## PEDIDO 1
Extraia dos registros todas as linhas que contêm a palavra "italic".

## TEXTO FORNECIDO
Questão de tempo

quarta-feira, 29 de agosto de 2018

É inaceitável que o corpo queira desobedecer àquilo que o coração decidiu

Sinceramente, quando a lama do dilúvio foi removida, eu ainda nem era nascido. Mesmo um sujeito mais recente, como Napoleão Bonaparte, só conheci nos livros de História, ou nos filmes de Hollywood. Portanto, não sou nenhum Matusalém.

Mas, pelo que sei, só existem duas maneiras de não envelhecer. A primeira, morrer jovem, é péssima alternativa. Bem razão tinha aquele senhor entrevistado pela televisão ao completar 100 anos. O repórter lhe perguntou como ele se sentia por chegar àquela idade. “A outra opção era pior”, respondeu o velhinho, com muita sabedoria.

Sim, morrer é a pior das opções, mas, não havendo até o momento outra saída, o que nos resta é prepararmo-nos para que, ao chegar, “a Indesejada das Gentes”, como a chamou Manuel Bandeira, encontre “lavrado o campo, a casa limpa, a mesa posta, com cada coisa em seu lugar”, conforme desejava o poeta.

Melhor do que perder tempo pensando na morte é ganhar o tempo dando um sentido à vida. Perguntadas sobre qual seria o sentido da vida, várias pessoas deram suas opiniões. Uma das respostas mais felizes foi a de um lixeiro chamado Roy Stentaford: “Gosto de pensar: eu terei significado alguma coisa na vida de alguém”. A vida nos traz muitos problemas, mas sem ela não podemos viver. Então, o jeito é seguir em frente, cada um procurando não se chatear muito e, sobretudo, procurando não chatear muito os seus companheiros de viagem.

A outra maneira de não envelhecer é bem menos problemática. As mulheres a praticam com especial talento: consiste em não fazer aniversário, apressadamente, a cada 365 dias. Ora, isso é apenas uma tradição, um hábito, não há nenhuma lei que nos obrigue a aniversariar com tanta frequência. O tempo é eterno e cada um pode dividi-lo como achar melhor. Dessa forma, há senhoras que chegam a levar 50 anos para  completar 30. E se as juntas teimam em ranger, a pele cisma de encarquilhar, para isso foram inventadas as academias de ginásticas, os personal trainers, os cremes e injeções, ou, na pior das hipóteses, a cirurgia plástica. Porque é inaceitável que o corpo queira desobedecer àquilo que o coração decidiu: ficar jovem sempre, para sempre na flor da idade.

## PEDIDO 2
Quais pessoas são mencionadas pelo nome na crônica sobre envelhecer?

## MATERIAL FORNECIDO

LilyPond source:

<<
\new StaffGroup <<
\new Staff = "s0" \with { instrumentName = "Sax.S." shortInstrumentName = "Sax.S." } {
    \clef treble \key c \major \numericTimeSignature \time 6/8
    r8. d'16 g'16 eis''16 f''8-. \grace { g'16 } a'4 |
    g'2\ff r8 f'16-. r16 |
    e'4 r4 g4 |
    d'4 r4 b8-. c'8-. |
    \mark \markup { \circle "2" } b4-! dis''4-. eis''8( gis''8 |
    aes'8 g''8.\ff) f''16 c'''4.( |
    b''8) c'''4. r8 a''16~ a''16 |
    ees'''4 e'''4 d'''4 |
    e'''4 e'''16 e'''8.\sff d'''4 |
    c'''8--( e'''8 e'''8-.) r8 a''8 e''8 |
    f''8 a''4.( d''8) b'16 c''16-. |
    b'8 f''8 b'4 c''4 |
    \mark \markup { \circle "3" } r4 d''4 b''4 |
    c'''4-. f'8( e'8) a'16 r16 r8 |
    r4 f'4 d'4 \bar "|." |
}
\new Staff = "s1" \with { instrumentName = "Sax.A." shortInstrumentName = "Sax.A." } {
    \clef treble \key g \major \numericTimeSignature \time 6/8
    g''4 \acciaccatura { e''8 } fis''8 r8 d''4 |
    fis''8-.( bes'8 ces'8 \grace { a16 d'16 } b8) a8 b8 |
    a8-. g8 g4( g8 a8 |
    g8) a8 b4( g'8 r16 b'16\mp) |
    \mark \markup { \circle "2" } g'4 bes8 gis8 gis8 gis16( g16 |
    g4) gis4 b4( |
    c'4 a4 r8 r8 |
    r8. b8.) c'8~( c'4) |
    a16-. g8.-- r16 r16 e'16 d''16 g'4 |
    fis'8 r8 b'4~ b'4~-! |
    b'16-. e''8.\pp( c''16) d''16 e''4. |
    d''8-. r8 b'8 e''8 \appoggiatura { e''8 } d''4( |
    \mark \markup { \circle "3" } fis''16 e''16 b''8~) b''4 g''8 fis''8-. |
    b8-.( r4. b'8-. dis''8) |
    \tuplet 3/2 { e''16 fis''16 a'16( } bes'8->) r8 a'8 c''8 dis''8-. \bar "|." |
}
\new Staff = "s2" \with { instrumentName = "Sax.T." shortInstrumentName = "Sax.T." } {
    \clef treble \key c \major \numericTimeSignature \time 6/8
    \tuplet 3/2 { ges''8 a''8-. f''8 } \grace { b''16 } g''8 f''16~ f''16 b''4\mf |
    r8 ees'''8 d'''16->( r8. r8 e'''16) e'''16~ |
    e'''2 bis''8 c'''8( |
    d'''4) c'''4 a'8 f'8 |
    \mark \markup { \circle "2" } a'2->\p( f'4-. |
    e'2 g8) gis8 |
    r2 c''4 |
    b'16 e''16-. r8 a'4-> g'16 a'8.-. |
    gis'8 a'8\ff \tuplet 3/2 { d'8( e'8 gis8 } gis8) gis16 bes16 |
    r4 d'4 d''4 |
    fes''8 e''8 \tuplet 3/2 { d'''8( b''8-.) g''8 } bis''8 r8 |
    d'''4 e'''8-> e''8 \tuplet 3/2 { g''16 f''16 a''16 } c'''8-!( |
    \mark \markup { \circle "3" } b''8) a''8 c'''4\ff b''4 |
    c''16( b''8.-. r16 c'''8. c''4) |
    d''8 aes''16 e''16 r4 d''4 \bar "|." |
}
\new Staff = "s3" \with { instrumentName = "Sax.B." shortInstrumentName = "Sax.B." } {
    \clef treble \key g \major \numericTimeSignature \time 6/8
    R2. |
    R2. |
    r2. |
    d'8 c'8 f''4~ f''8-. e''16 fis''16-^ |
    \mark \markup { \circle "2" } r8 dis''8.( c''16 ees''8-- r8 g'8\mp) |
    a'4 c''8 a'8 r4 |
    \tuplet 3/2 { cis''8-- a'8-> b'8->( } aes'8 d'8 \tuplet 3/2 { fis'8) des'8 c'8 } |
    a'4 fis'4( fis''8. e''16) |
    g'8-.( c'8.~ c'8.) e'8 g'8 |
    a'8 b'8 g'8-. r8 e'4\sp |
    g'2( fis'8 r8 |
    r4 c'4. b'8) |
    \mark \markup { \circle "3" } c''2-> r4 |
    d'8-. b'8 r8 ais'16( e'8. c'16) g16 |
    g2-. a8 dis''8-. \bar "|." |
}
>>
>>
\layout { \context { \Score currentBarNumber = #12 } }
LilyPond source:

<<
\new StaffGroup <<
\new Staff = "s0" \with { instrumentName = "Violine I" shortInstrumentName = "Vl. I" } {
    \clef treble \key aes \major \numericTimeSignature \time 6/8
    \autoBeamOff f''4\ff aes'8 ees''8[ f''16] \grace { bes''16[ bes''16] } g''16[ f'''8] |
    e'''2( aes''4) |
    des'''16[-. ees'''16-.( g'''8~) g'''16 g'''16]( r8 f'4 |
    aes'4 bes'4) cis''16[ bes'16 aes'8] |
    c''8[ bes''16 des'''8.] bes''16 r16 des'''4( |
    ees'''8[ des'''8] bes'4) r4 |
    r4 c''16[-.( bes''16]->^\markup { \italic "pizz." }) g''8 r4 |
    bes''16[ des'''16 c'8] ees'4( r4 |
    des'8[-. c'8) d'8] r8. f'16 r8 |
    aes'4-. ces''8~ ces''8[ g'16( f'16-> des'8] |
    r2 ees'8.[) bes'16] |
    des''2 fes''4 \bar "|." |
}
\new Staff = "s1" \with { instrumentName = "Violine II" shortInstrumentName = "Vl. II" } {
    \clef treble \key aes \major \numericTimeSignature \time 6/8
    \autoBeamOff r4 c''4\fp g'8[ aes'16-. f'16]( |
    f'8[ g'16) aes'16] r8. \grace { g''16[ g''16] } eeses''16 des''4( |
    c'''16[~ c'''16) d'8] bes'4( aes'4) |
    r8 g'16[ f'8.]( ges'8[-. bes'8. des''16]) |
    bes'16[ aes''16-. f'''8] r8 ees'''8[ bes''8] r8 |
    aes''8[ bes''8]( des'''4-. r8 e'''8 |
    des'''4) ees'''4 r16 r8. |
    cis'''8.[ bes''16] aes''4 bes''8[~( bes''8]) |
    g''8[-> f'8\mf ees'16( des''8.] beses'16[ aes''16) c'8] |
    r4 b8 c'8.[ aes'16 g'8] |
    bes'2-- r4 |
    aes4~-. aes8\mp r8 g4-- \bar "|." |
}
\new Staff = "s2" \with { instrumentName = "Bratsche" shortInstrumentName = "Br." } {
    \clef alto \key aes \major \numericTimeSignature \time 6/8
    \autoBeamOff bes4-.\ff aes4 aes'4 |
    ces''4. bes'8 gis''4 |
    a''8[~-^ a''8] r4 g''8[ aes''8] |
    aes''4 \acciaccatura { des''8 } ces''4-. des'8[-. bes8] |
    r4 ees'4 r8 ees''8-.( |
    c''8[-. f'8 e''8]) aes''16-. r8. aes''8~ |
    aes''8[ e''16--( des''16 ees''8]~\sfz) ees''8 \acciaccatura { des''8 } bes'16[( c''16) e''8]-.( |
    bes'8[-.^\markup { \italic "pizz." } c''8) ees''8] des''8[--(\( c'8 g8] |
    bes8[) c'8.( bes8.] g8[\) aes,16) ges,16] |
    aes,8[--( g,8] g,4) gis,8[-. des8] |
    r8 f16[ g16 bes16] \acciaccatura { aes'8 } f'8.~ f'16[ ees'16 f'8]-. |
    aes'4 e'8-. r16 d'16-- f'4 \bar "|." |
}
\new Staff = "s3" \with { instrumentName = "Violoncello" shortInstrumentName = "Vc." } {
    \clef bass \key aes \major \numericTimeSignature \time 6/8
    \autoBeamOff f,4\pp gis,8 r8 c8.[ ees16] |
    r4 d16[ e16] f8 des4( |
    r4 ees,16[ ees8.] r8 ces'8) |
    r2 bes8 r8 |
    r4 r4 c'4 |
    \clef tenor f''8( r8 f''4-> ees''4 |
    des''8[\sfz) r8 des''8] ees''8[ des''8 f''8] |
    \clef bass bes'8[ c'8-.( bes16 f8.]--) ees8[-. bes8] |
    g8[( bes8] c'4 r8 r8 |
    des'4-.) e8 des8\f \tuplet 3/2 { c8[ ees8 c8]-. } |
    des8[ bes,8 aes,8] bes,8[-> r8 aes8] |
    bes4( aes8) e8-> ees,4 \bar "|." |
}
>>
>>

## RESPOSTA 1
    r4 c''16[-.( bes''16]->^\markup { \italic "pizz." }) g''8 r4 |
    bes'8[-.^\markup { \italic "pizz." } c''8) ees''8] des''8[--(\( c'8 g8] |

## RESPOSTA 2
Napoleão Bonaparte, Matusalém, Manuel Bandeira e Roy Stentaford.